Und das wiederum macht den Schluss des Ganzen zum Problem. Nachdem endlich der Brief vorgelesen ist, nachdem endlich Helge gegenüber seinemSohn Christian die Schuld eingestand, aber natürlich nicht die Frage nach dem „Warum?“ beantworten kann, nachdem sich die tote Linda endlich zärtlich, versöhnt von ihren Geschwistern verabschiedet hat, sitzt der Rest des Ensembles verstreut-verloren auf der Bühne und jeder zitiert Aussagen, mit denen ein Täter sein Opfer zum Schweigen bringt, bevor mitten in einem Satz das Licht ausgeht und — nach einer langen Pause das Publikum mit seinem Applaus (und verdient reichlich davon) selbst für das Ende sorgt.
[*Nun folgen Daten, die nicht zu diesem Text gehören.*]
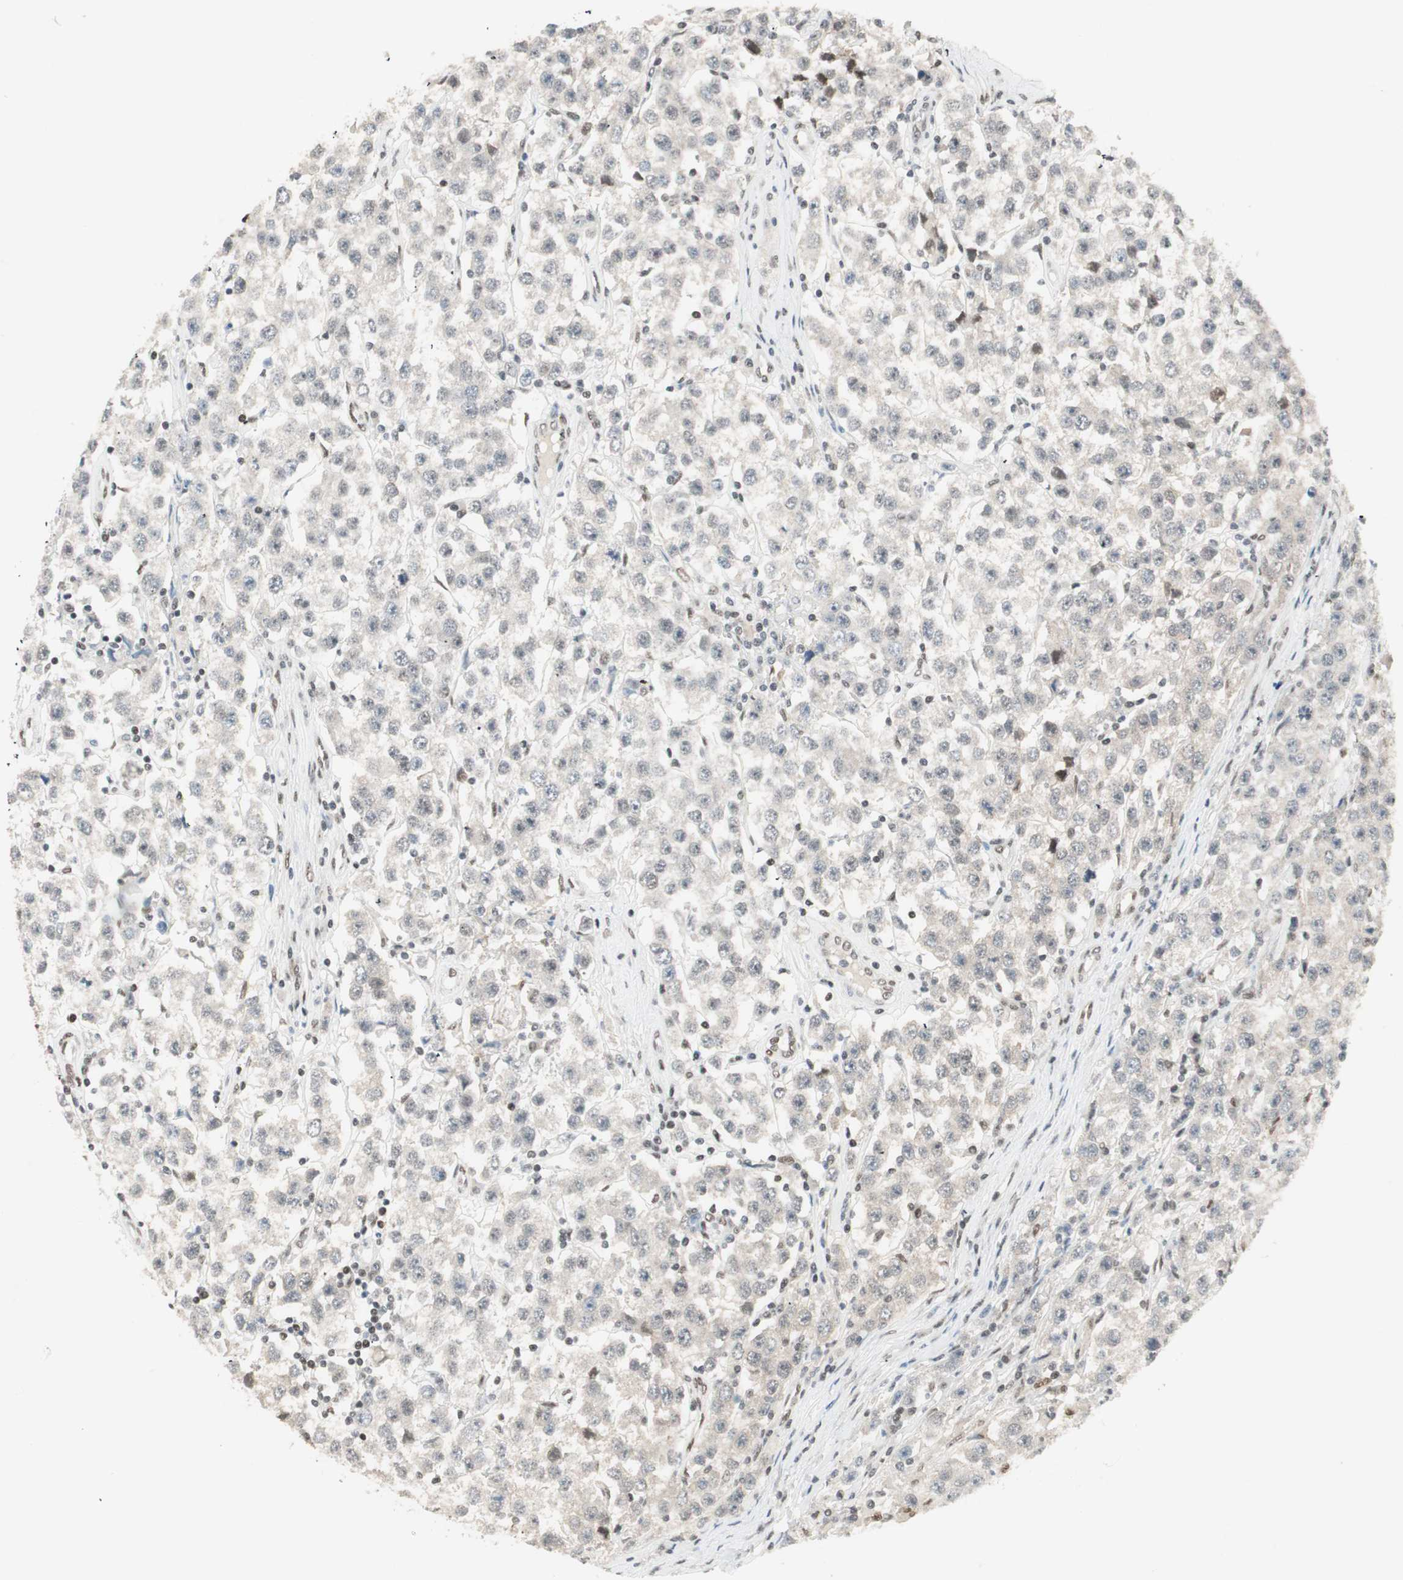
{"staining": {"intensity": "weak", "quantity": "<25%", "location": "cytoplasmic/membranous,nuclear"}, "tissue": "testis cancer", "cell_type": "Tumor cells", "image_type": "cancer", "snomed": [{"axis": "morphology", "description": "Seminoma, NOS"}, {"axis": "topography", "description": "Testis"}], "caption": "Testis seminoma stained for a protein using IHC demonstrates no staining tumor cells.", "gene": "ZBTB17", "patient": {"sex": "male", "age": 52}}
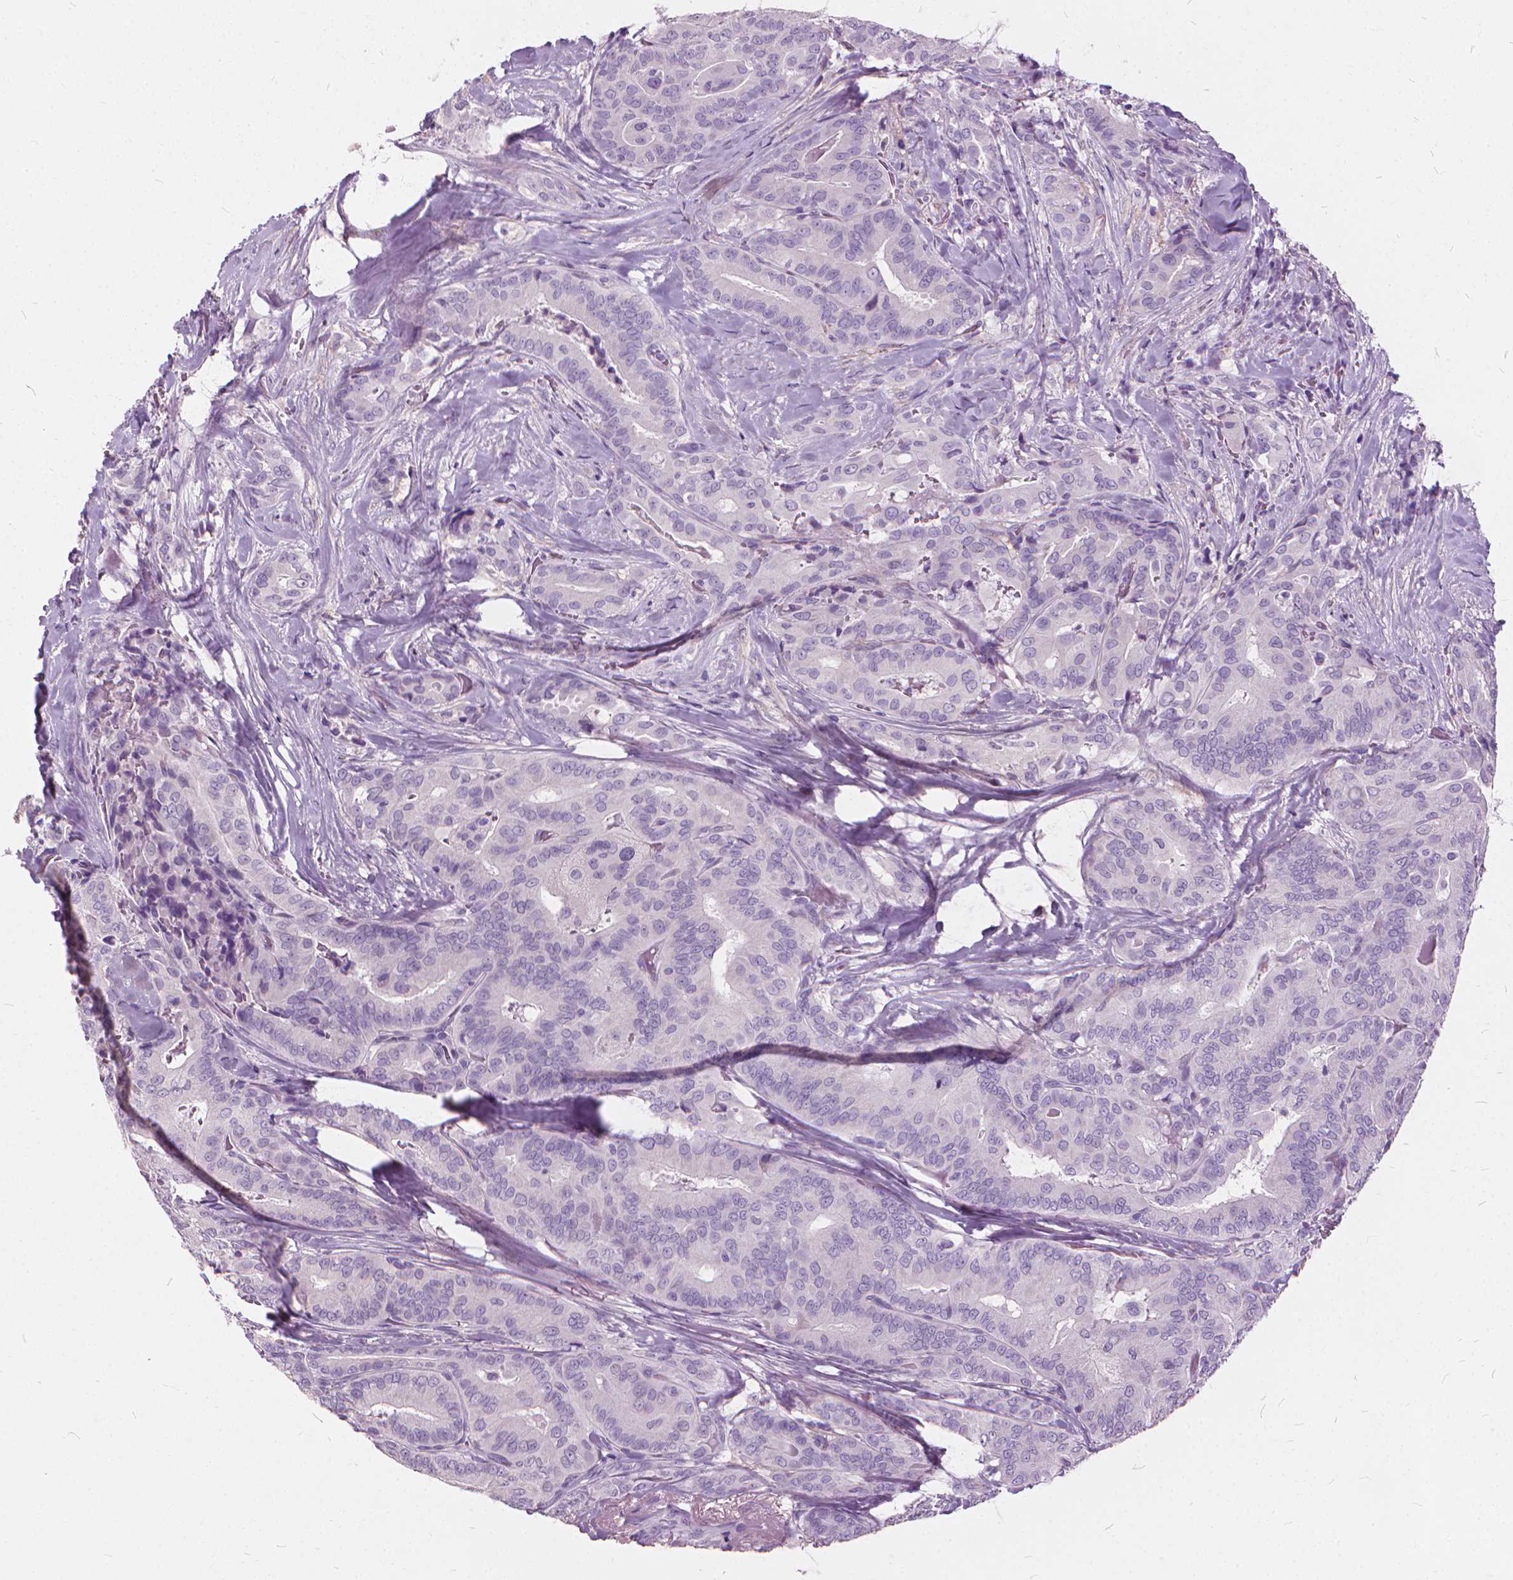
{"staining": {"intensity": "negative", "quantity": "none", "location": "none"}, "tissue": "thyroid cancer", "cell_type": "Tumor cells", "image_type": "cancer", "snomed": [{"axis": "morphology", "description": "Papillary adenocarcinoma, NOS"}, {"axis": "topography", "description": "Thyroid gland"}], "caption": "DAB (3,3'-diaminobenzidine) immunohistochemical staining of human thyroid cancer demonstrates no significant staining in tumor cells.", "gene": "DNM1", "patient": {"sex": "male", "age": 61}}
Das kann man so machen und man kann, ja man sollte es sich ansehen. Zugleich muss ich als Autorin, Dramatikerin und vor allem als Gewaltüberlebende, die einem ihrer Täter die Frage nach dem „Warum?“ gestellt hat, feststellen, dass dieser Moment des Stückes der perfekte Schluss gewesen wäre. Eben weil es auf diese Frage keine Antwort gibt und keine geben kann.